* _WHAT YOU SHOULD DO_
What lines below contain the string "wrist"? List them all.

* _DATA SUPPLIED_
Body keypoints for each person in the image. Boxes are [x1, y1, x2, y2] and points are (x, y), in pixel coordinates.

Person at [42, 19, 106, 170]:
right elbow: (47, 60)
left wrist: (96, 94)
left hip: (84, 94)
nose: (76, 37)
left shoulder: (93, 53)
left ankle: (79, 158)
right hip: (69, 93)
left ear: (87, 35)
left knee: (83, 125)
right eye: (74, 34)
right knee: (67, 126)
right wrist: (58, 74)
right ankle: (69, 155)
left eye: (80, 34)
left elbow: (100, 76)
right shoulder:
---
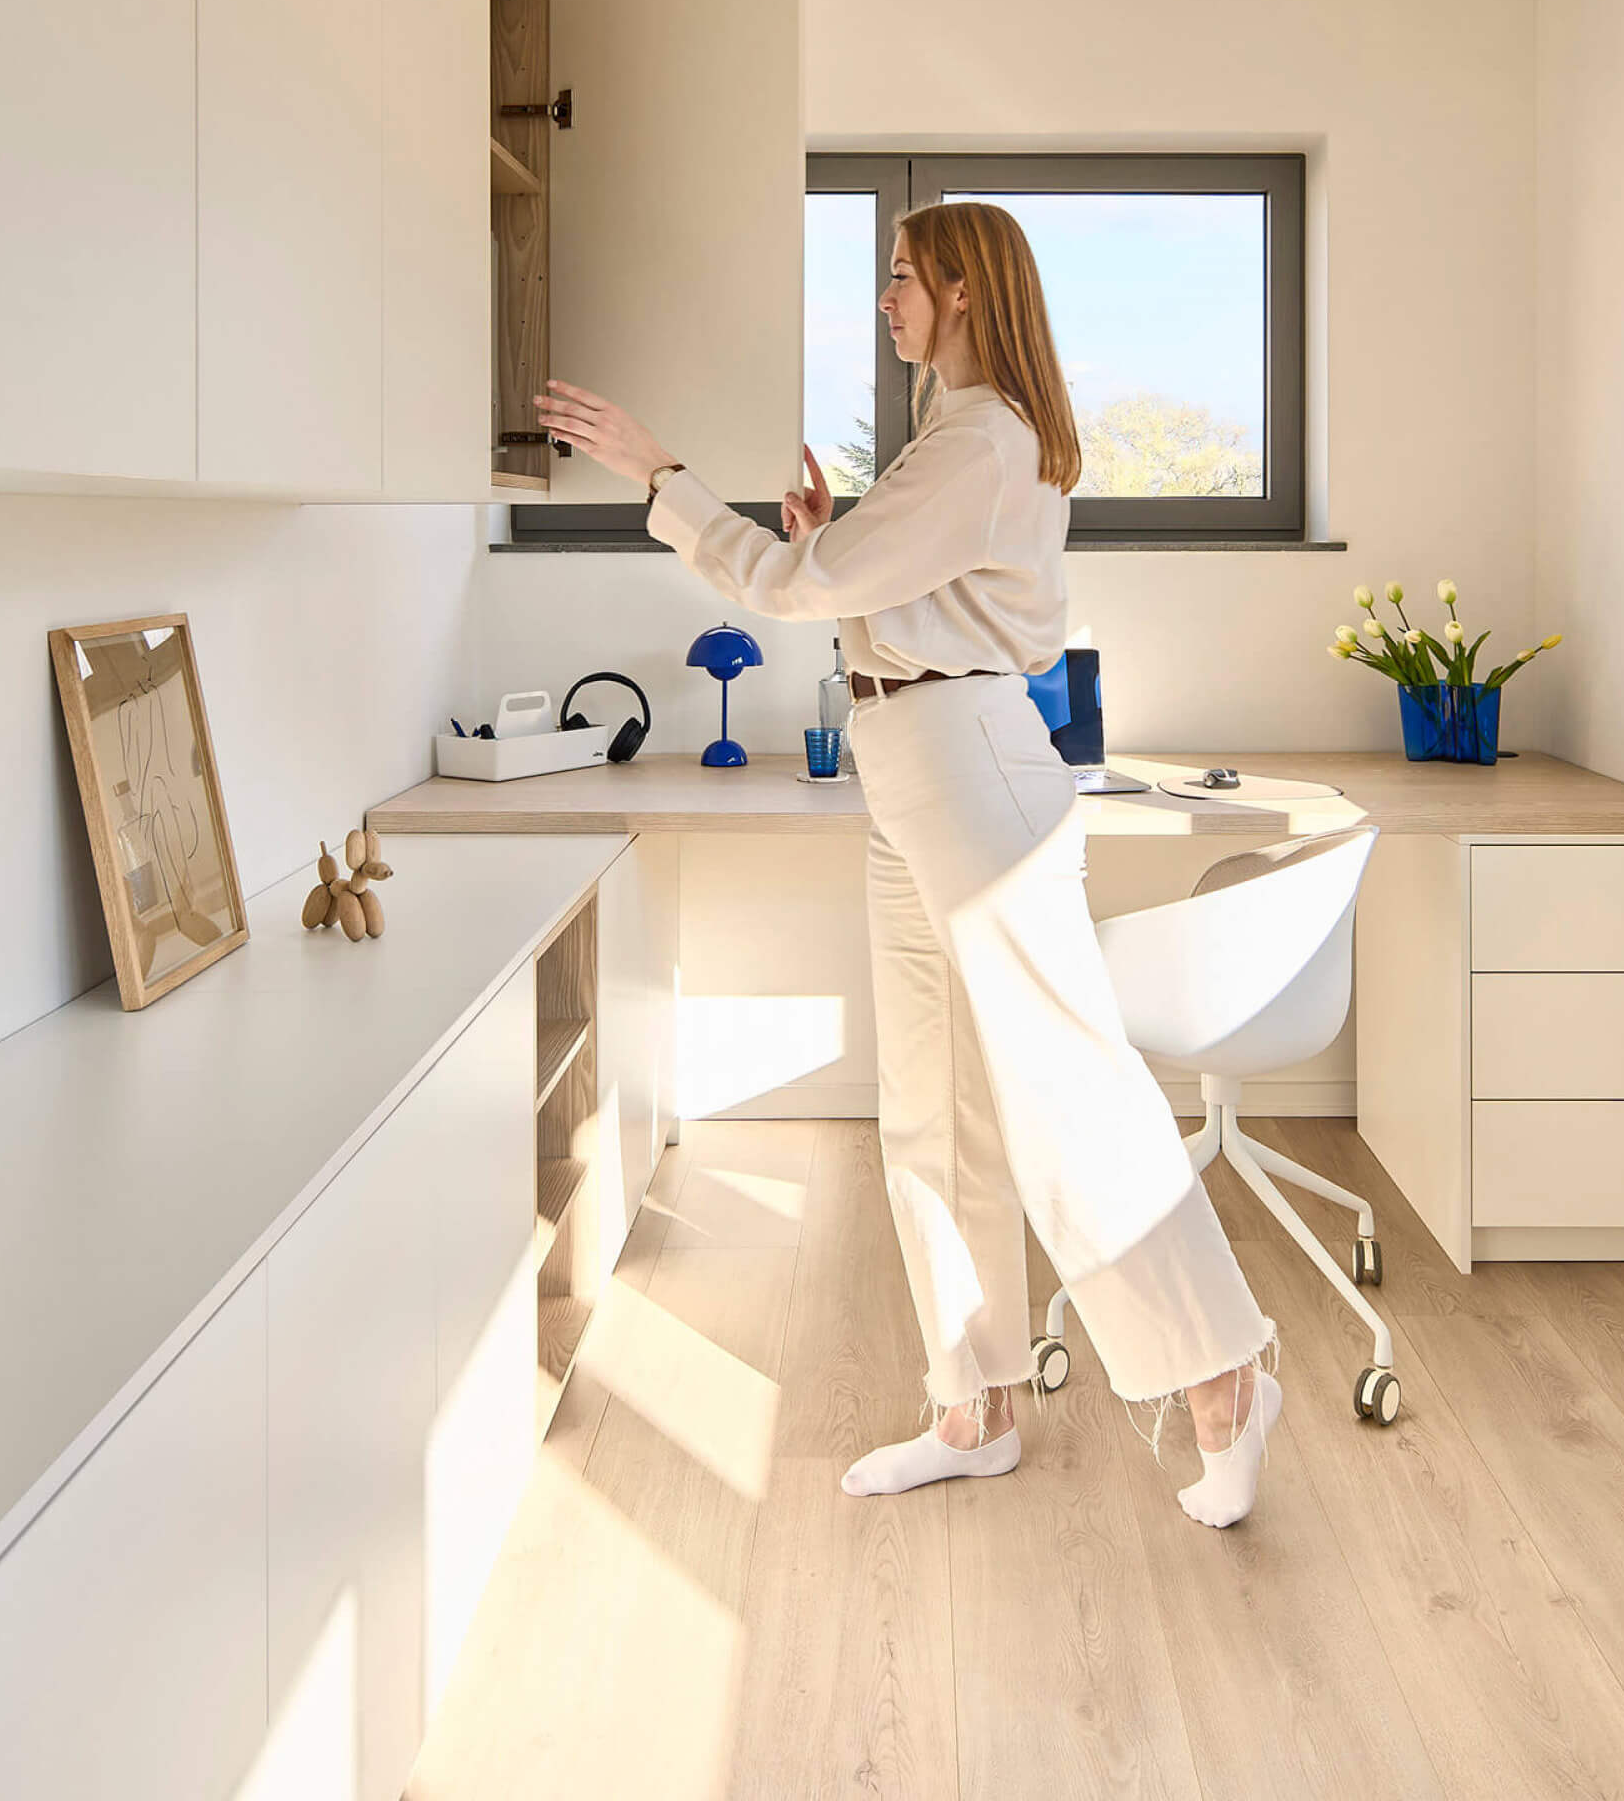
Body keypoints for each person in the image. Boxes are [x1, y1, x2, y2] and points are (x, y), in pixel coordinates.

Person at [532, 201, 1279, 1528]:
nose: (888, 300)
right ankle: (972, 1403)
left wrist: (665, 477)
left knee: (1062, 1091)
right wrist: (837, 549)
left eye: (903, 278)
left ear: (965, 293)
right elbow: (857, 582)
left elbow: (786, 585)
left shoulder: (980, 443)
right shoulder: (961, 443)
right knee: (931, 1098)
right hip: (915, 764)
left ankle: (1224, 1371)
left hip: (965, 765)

* _SOLUTION TO THE PROBLEM_
left wrist: (96, 94)
right wrist: (58, 74)
left wrist: (665, 477)
right wrist: (837, 549)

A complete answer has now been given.